Continuiamo con la nostra Lettera a Filadelfia che cela ancora sorprese, quelle stesse che emergerebbero da una vita coniugale “non amata”, lei che, invece, è amata da Gesù perché si legge “che io, ti ho amata” e tutti lo sapranno.

Ieri parlavamo di una sposa bambina, quella stessa che sale all’onore della cronaca, ma non allo spirito di Filadelfia che è lo stesso, cioè onore: nessuno ci fa caso. Nessuno ha notato che non è amata ed è stata rapita all’amore con violenza e Terrore.

Essa è stata usata e abusata intenzionalmente perché quel contratto di matrimonio era necessario per una logica di potere e denaro che ha chiesto sangue come firma: “O mia o di nessun altro, Parigi o cara!”

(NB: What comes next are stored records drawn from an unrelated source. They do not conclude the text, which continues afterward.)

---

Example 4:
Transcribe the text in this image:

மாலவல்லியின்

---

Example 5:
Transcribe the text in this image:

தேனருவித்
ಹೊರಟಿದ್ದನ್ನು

Poi si sono inventati quattro mura scalcinate, domestiche in vero, ma senza finestre: ” Che nessuno veda e senta!”.

La Rivoluzione.

Liberté, Egalité, Fraternité  erano i gerani sul pindarico’attico recinto: “Che sia mai il volo!”. Lì ti rifugiavi e nient’altro, per uno spasmo d’amante, ma lontano, chissà dove e dov’è!.

Tutti hanno visto i fiumi d’inchiostro dell’Ancien régime convolato a nozze che scorrevano sotto, sotto, ma lo stile era bello: “Che belle parole…Liberté, Egalité, Fraternité… e che bel matrimonio! Vive la France! Vive la révolution! Vive l’Ancien!”.

“Ma io, ti ho amata”

Ecco tutto, perché sorriso tra le lacrime di un’attesa che è prova. “Si prostreranno ai tuoi piedi, vedrai!” Si prostreranno ai tuoi piedi e l’anello sarà “occorrenza”: quel 60 che indica lo Strong e che ci parla di una bestia e di una bella.

Lo hai sposato contro la tua volontà, il mostro, la bestia, ma mai hai sussurrato “Je t’adore”. Mai! Hai preso un anello,  ma non il marchio di schiava e sempre sei stata alla finestra del tuo onore, scostando appena appena le tendine per vedere se Lui arriva e poterlo urlare allora: “Oui! Oui! Je t’adore aussi, mon amour!”

Alle altre della terra toccherà il bel-letto, un barbatrucco a cui pensavano di sfuggire perché: “Mica son la più scema! Così fan tutte!” ma le vedremo a una a una quando le lacrime scioglieranno il trucco e spunteranno i baffi del barbatrucco, per un’ora della prova mai piaciuta, a dispetto, pure, dell’adagio. Sì, tutte di corsa.